If you want FALSE, you just key in FALSE in the order you wrote it.

  1. When you load your library withouy suppressing messages you would typically see the message below:-
library(tidyverse)

── Attaching packages ──────────────────────────────────── tidyverse 1.2.1 ──
✔ ggplot2 3.1.0     ✔ purrr   0.2.5
✔ tibble  1.4.2     ✔ dplyr   0.7.8
✔ tidyr   0.8.2     ✔ stringr 1.3.1
✔ readr   1.1.1     ✔ forcats 0.3.0
── Conflicts ─────────────────────────────────────── tidyverse_conflicts() ──
✖ dplyr::filter() masks stats::filter()
✖ dplyr::lag()    masks stats::lag()

<!--You could have gotten away with this-->

suppressPackageStartupMessages(library(gapminder)) #loading the Gapminder excerpt
suppressPackageStartupMessages(library(quantreg))  #quantile regression
suppressPackageStartupMessages(library(MASS)) #Functions and datasets to support Venables and Ripley
suppressPackageStartupMessages(library(tidyverse)) #provides system of packages for data manipulation
suppressPackageStartupMessages(library(knitr))
suppressPackageStartupMessages(library(plotly))#for renderin interactive plots
suppressPackageStartupMessages(library(RColorBrewer))#provide color palette
suppressPackageStartupMessages(library(repurrrsive))
suppressPackageStartupMessages(library(tidytext))

or

not sure if this actually works maybe try it

PKG <- c("gapminder","quantreg", "MASS", "tidyverse", "knitr", "RColorBrewer", "repurrrsive", "tidytext")
lapply (PHG, library, character.only = T, quietly =T)

I am not sure if you know this but just incase, by loading the tidyverse package you attach the aforementioned attaching packages list, that includes "ggplot2", "dplyr", "tibble", "purrr", "stringr". You could have gotten away with 5 extra lines lesser when you use the use library(tidyverse).

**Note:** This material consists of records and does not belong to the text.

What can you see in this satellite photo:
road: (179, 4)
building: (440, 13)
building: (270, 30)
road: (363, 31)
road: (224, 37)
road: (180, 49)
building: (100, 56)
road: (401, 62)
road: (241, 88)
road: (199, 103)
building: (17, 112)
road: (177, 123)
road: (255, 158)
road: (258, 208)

"Tidyverse" package is a suite of packages from Hadley that was precompiled on frequently used packages for data manipulation and visualization. It makes it easier to just load the Tidyverse suite rather than the individual packages. When you load them separately like with your rmd I believe, your just reloading them. The only reason you would want to load them seprately from the top of my head is I guess if you have different versions that you would need for some reason maybe the old version had a function do someting useful for you, like a side behaviour, that was fixed or remove in the newer updates.

If you ever want to do that, you have to install.packages() with additional arguments specifying them to install on their non default location, as installing the packages using the default argument updates the "Tidyverse attaching" version too. Note that some packages the tidyverse suite is one version behind for instance ggplot, tidyr and dplyr. Try packageVersion() and check tidyverse attaching message.

library(devtools)
temp <- "~path/temp"
    dir.create(temp)
    with_lib(temp,
             install_github("tidyverse/ggplot2",
                            build_vignettes = TRUE))
    library(ggplot2, lib.loc = temp)
    packageVersion(ggplot2)

Kudos🥇, well done and Thank you @rasiimwe

Seevasant Indran

rasiimwe commented 5 years ago

This is coming in super late but thanks prof @zeeva85 for reviewing my work 😄. Thanks for taking the time for such a comprehensive review 👏 👏 I took note of your helpful comments. You deserve 1000% on your peer review!! 😄 Thanks Have a great weekend!

zeeva85 commented 5 years ago

😄 Thank you, hope you found those useful.

Well, doing a peer review on your hw or anyones hw, I always end up learning more than I could ever do in that one hour if i spent on my own homework, I never realized that before this class but now I do, because its an example on its own so its like looking a different cheatsheet.

Because in R there is so many ways to solve a problem, unlike in python where I believe the philosophy and they way the language is written is to keep it solvable one way or at least the least amount of way and with a much more readable syntax than R (don't quote me on this read it somewhere along the years).